[lustre-discuss] How to remove an OST completely

Tung-Han Hsieh thhsieh at twcp1.phys.ntu.edu.tw
Thu Mar 4 20:56:54 PST 2021


Dear Angelos,

On Fri, Mar 05, 2021 at 12:15:19PM +0800, Angelos Ching via lustre-discuss wrote:
> Hi TH,
> 
> I think you'll have to set max_create_count=20000 after step 7 unless you
> unmount and remount your MDT.

Yes. You are right. We have to set max_create_count=20000 for the replaced
OST, otherwise it will not accept newly created files.
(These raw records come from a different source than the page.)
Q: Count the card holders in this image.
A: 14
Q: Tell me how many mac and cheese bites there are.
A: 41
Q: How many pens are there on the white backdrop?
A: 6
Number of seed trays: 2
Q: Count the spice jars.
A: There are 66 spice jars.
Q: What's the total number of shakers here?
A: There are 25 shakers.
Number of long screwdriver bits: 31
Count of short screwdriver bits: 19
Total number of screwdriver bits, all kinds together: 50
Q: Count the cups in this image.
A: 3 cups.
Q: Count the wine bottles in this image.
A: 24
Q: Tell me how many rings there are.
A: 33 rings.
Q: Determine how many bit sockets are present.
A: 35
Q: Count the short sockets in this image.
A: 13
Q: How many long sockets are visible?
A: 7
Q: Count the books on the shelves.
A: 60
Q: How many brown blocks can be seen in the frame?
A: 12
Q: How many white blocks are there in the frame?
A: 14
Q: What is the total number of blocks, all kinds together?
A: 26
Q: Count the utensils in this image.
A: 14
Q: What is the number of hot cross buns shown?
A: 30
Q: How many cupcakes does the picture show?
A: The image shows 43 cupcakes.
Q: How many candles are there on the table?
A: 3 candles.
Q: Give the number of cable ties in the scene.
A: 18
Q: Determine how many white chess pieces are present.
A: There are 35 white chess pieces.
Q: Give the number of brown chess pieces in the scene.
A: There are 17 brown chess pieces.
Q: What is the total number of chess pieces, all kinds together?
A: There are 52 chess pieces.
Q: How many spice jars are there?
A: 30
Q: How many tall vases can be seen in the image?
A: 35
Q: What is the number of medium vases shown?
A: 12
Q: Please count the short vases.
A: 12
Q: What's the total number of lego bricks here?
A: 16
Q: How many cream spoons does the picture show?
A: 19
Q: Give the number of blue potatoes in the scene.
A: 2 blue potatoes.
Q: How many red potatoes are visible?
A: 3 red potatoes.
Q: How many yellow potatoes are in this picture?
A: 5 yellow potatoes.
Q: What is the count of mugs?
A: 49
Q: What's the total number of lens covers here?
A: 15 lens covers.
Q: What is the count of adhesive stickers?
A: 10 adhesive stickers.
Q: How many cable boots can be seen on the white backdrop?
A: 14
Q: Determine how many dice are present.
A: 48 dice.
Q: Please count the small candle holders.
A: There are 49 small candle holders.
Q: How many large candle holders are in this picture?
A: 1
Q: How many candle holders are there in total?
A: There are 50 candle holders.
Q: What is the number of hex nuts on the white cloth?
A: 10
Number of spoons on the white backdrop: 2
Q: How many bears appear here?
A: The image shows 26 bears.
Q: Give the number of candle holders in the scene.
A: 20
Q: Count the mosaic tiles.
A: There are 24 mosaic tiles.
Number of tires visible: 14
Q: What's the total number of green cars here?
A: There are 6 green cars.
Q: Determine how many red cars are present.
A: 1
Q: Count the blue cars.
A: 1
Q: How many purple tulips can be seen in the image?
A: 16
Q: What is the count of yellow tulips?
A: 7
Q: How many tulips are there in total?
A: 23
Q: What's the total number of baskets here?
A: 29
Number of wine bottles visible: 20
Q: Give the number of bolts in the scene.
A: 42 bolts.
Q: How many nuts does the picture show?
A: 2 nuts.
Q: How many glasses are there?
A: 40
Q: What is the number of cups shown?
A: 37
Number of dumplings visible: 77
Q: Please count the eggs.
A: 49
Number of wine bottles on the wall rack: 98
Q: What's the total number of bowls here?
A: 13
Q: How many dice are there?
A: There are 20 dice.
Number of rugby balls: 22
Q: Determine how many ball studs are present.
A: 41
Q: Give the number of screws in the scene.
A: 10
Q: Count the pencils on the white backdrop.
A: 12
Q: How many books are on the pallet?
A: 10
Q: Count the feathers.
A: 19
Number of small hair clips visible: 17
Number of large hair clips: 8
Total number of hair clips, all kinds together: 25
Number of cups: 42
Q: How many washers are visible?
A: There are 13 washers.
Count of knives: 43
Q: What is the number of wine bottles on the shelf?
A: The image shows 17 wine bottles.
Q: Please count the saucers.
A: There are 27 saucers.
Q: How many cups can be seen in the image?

> And for step 4, I used conf_param instead of set_param during my drill and I
> noticed this might be more resilient if you are using a HA pair for the MDT
> because the MDS might try to activate the inactive OST during failover as
> set_param is only changing run time option?
> 
> Regards,
> Angelos

I am concerning that, sometimes, the replacement of the OST many take a
long time. In between we may encounter some other events that need to
reboot the MDT servers. I am only sure that we can deactivate / reactivate
the OST by conf_param when MDT server is not rebooted. Once MDT server
is rebooted after setting conf_param=0 on the OST, I am not sure whether
it can be recovered back or not.

So probably I missed another step. Between step 6 and 7, we need to
reactivate the old OST before mounting the new OST ?

6. Prepare the new OST for replacement by mkfs.lustre with --replace
   option, and set the index to the old OST index (e.g., 0x8):
   ....

6.5. Reactivate the old OST index:

   lctl set_param osc.chome-OST0008-osc-MDT0000.active=1

7. Mount the new OST (run in the new OST server).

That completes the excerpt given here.